Three cities submitted bids to host the 2003 Pan American Games that were recognized by the Pan American Sports Organization. Santo Domingo was selected by PASO to host the XIV Pan American Games in the second round of voting on December 6, 1998, at its general assembly held in Panama City, Panama.

Host city selection 
Medellin was eliminated in the first round, as 26 votes were needed to win. Santo Domingo won the majority vote in the first and second rounds with 24 votes and 28 votes, respectively.

Candidate cities

Santo Domingo, Dominican Republic 
Following the 1986 Central American and Caribbean Games held in Santiago de los Caballeros, President of the Dominican Republic Olympic Committee Dr. José Joaquín Puello announced a 13-point "ten-year plan," from 1989 to 1999, in which the last point was to hold the Pan American Games. The country gained support of President of the Pan American Sports Organization Mario Vázquez Raña following thereafter; on June 24, 1986 Raña urged Puello to bid for Pan American Games. Santo Domingo had submitted a bid for the 1999 Pan American Games, but lost to Winnipeg by one vote.

Santo Domingo's campaign to host the 2003 Games focused on winning over the smaller countries, using the slogan los pequeños también pueden (English: the little ones can too), and it proved to be effective.

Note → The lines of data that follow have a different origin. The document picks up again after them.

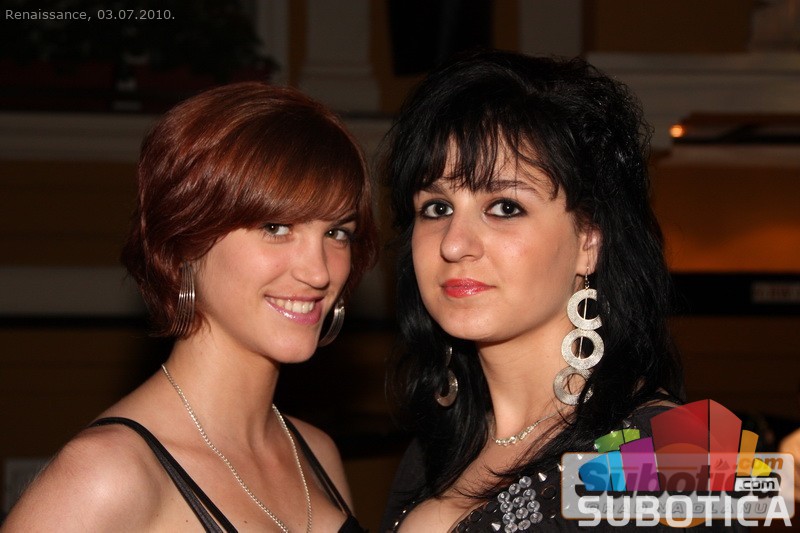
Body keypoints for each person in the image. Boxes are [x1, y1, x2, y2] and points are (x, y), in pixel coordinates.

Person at [379, 50, 740, 531]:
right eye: (437, 208)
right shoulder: (435, 447)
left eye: (505, 207)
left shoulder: (675, 453)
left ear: (589, 242)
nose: (454, 244)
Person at [4, 82, 377, 532]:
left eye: (337, 233)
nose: (319, 273)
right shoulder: (105, 475)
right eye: (276, 227)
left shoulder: (315, 453)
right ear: (186, 240)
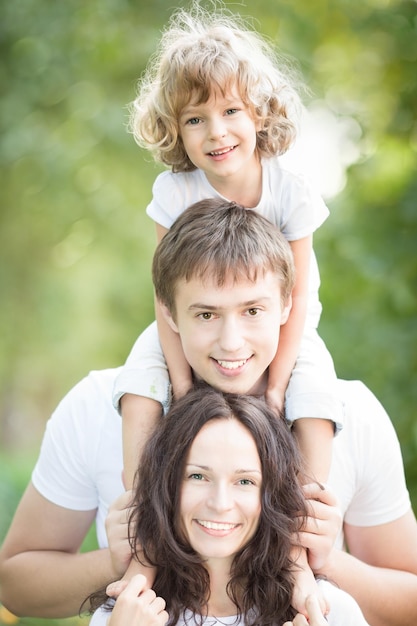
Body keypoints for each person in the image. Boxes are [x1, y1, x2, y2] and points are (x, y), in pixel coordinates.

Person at [0, 201, 417, 625]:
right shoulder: (95, 406)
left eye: (252, 311)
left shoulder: (352, 414)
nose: (231, 342)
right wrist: (118, 561)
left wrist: (325, 561)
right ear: (168, 311)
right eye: (206, 314)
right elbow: (16, 585)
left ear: (289, 306)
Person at [118, 2, 343, 493]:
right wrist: (179, 384)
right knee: (138, 374)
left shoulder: (290, 191)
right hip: (193, 319)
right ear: (175, 129)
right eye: (195, 120)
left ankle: (309, 507)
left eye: (231, 111)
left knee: (318, 391)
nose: (216, 132)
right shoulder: (175, 193)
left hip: (285, 323)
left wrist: (278, 386)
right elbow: (163, 294)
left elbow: (299, 296)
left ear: (258, 112)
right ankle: (136, 500)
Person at [86, 385, 369, 626]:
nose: (220, 504)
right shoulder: (125, 615)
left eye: (244, 481)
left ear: (272, 494)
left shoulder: (328, 612)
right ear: (166, 485)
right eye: (198, 476)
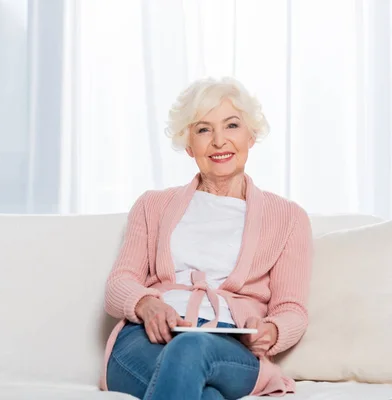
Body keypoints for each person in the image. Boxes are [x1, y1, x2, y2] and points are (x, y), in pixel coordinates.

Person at [100, 77, 313, 400]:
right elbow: (120, 283)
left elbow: (291, 309)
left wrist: (271, 331)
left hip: (228, 347)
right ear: (189, 145)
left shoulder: (288, 217)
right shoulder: (152, 205)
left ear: (250, 135)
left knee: (192, 348)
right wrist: (146, 304)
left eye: (231, 125)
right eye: (203, 129)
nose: (218, 141)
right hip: (146, 340)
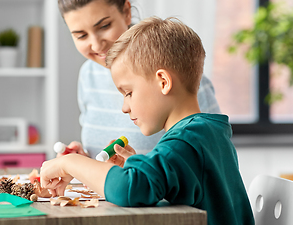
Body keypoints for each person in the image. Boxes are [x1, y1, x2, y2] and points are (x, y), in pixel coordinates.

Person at [41, 17, 254, 225]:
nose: (124, 107)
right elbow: (168, 181)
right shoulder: (208, 132)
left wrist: (69, 163)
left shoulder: (184, 142)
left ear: (163, 82)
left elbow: (129, 189)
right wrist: (140, 166)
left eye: (128, 92)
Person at [58, 0, 221, 158]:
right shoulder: (87, 76)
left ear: (126, 11)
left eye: (104, 26)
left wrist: (136, 174)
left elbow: (214, 158)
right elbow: (105, 163)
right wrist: (84, 161)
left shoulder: (174, 70)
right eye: (81, 35)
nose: (97, 45)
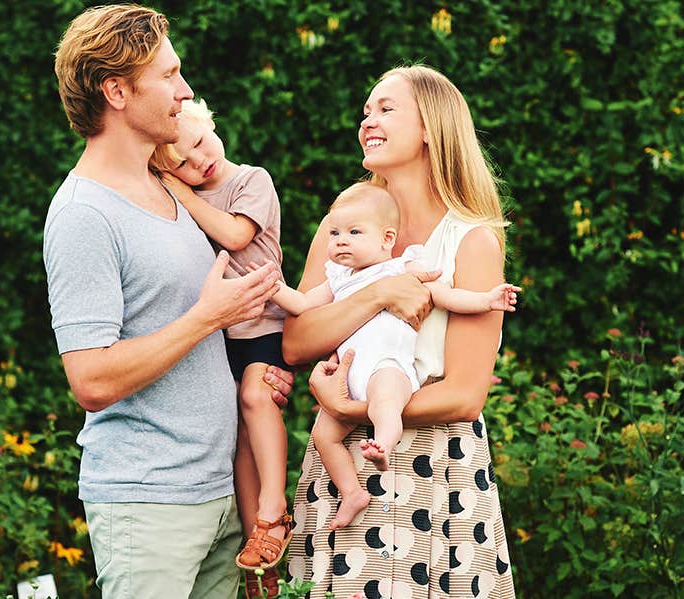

Puello also gained the support of newly-elected president Leonel Fernandez, even though broad sectors rejected the project.

In the first round of voting, Medellin was eliminated. Santo Domingo and Medellin had an agreement that if one of the two cities was eliminated in the first round, they would vote for the other in the second. Santo Domingo won in the second round.

Guadalajara, Mexico 
In 1996, Mayor César Coll Carabias launched the first ever candidacy for Guadalajara to host the 2003 Pan American Games. Guadalajara had most of the sports venues necessary and a wealth of experience in organizing multi-sport events. Additionally, president of the Pan American Sports Organization Mario Vázquez Raña supported the city. In an effort to gain support for Guadalajara, Mexican delegates had offered to give about $51,000 to each of the 41 National Olympic Committees to be used for training programs for athletes. The Colombian delegation responded to this by accusing Mexico of vote-buying. Guadalajara lost to Santo Domingo in the second round.

Medellin, Colombia 
Medellin had boasted an excellent climate condition, as well as the fact that most of the facilities that would have been necessary already existed, but security considerations were a major concern. General Rosso José Serrano attempted to alleviate concerns over safety in Medellin. Medellin was eliminated was eliminated in the first round of voting. Keeping their promise to vote for Santo Domingo if they were eliminated in the first round, Medellin voted for Santo Domingo in the second.

Showed preliminary interest 
 Santiago, Chile
Santiago did show interest in hosting the 2003 Games, but in June 1998, the city decided not to further any attempt for hosting the games.